(from left) At the media workshop today in Mauritius, Mr. Ritvik Neerbijn, Mauritania Broadcasting Corporation, Mr. Jatin Dindoyal and Mr, Fabrice Chelman of Mauritius Government Information Services, and Ms. Slviane Velvendron, Radio Plus
By Denis McClean
PORT LOUIS, Mauritius, 21 November, 2016 - A packed agenda awaits participants at this week’s 6th Africa Regional Platform which opens tomorrow and will be followed on Friday by the 5th High Level Meeting on Disaster Risk Reduction which is expected to conclude with the adoption of a plan for implementation of the Sendai Framework for Disaster Risk Reduction across Africa.
Some 800 people have registered to attend the three-day Regional Platform including 300 government representatives. It is the first opportunity for the region to meet since the Sendai Framework was adopted by UN Member States as the global plan for reducing disaster losses in March 2015.
In a pre-Platform briefing to the media today, the head of the UNISDR Regional Office for Africa, Mr. Amjad Abbashar, said the meeting would set the direction for disaster risk management across the region for the remaining years of the 2030 Sustainable Development Agenda.
The Regional Platform is expected to hear of commitments to substantially increase the number of countries with national disaster loss databases, currently standing at 18. This is vital to the region’s efforts to meet the key 2020 Sendai Framework deadline for a substantial increase in the number of national and local strategies for the reduction of disaster losses benchmarked against losses over previous years.
Full scale monitoring of the world’s global plan for reducing disaster losses will get underway in 2020 and best estimates indicate that just half of 193 UN Member States have half of the data required to start effectively measuring and monitoring their progress in meeting the seven global targets of the Sendai Framework for Disaster Risk Reduction.
Key targets include reducing disaster mortality, the numbers of people affected by disasters, economic losses and damage to critical infrastructure.
Africa is the only region which is specifically mentioned in the Sendai Framework as meriting “special attention” and much of this is due to the impact that climate change is having across the region particularly in terms of the widespread impacts of drought as desertification continues to spread across many landlocked drylands at the heart of the continent.
In the pre-Platform build-up, the leading conservation group, the International Union for the Conservation of Nature (IUCN) convened a two day workshop to look at the role of eco-systems in disaster risk reduction.
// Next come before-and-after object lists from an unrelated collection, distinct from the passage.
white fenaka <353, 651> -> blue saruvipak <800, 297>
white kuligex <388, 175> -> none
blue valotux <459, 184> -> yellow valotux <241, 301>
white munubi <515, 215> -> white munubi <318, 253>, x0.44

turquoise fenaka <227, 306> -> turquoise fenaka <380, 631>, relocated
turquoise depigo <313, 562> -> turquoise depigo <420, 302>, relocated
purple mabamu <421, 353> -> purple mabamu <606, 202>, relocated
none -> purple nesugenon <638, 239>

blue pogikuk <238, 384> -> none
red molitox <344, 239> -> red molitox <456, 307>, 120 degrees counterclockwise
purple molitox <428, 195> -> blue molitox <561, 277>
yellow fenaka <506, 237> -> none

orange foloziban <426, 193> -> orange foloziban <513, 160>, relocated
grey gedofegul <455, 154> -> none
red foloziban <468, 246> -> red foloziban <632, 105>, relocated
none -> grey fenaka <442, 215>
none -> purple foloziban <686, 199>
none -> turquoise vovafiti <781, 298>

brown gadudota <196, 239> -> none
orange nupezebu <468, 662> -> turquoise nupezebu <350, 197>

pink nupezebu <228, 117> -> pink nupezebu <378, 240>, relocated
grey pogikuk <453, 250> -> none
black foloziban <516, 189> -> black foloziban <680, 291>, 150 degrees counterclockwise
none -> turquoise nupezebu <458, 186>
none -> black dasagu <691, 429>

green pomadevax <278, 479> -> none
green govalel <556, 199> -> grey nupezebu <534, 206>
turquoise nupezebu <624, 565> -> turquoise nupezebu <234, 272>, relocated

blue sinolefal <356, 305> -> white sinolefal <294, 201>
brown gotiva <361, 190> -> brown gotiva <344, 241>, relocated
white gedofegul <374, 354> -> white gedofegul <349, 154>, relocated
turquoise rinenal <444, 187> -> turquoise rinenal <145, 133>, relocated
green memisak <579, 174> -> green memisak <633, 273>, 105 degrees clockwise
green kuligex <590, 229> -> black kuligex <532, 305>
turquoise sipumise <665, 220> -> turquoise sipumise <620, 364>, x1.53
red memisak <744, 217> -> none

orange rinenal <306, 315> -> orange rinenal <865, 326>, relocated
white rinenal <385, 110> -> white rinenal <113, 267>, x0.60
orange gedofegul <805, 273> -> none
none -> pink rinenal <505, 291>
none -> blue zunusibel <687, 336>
IUCN brought together representatives from the Ministries of Environment and Disaster Management of at least 18 African countries, scientists and practitioners, and the meeting provided a discussion platform for participants to share their experiences with nature as a solution for Disaster Risk Reduction, identify opportunities and needs to scale-up the approach.
Together the participants agreed that Eco-DRR is a necessary approach for risk reduction and the importance of strengthening national and local capacities for risk and vulnerability assessments that recognise the importance of ecosystems was highlighted.
At the same there was a briefing on disaster risk reduction for journalists led by DIRAJ, Disaster Risk Reduction Network of African Journalists, led by DIRAJ Secretary-General, Mr. David Owino, who said he hoped that a chapter of DIRAJ would be established in Mauritius.
Journalists attending the Regional Platform are due to issue their own statement of commitment to supporting the implementation of the Sendai Framework which recognises them as an important stakeholder group.
The official opening tomorrow afternoon will be preceded by a wide range of consultations among Africa’s Regional Economic Communities, parliamentarians, local authorities, NGOs, the private sector, women, science and technology, children and youth, and media.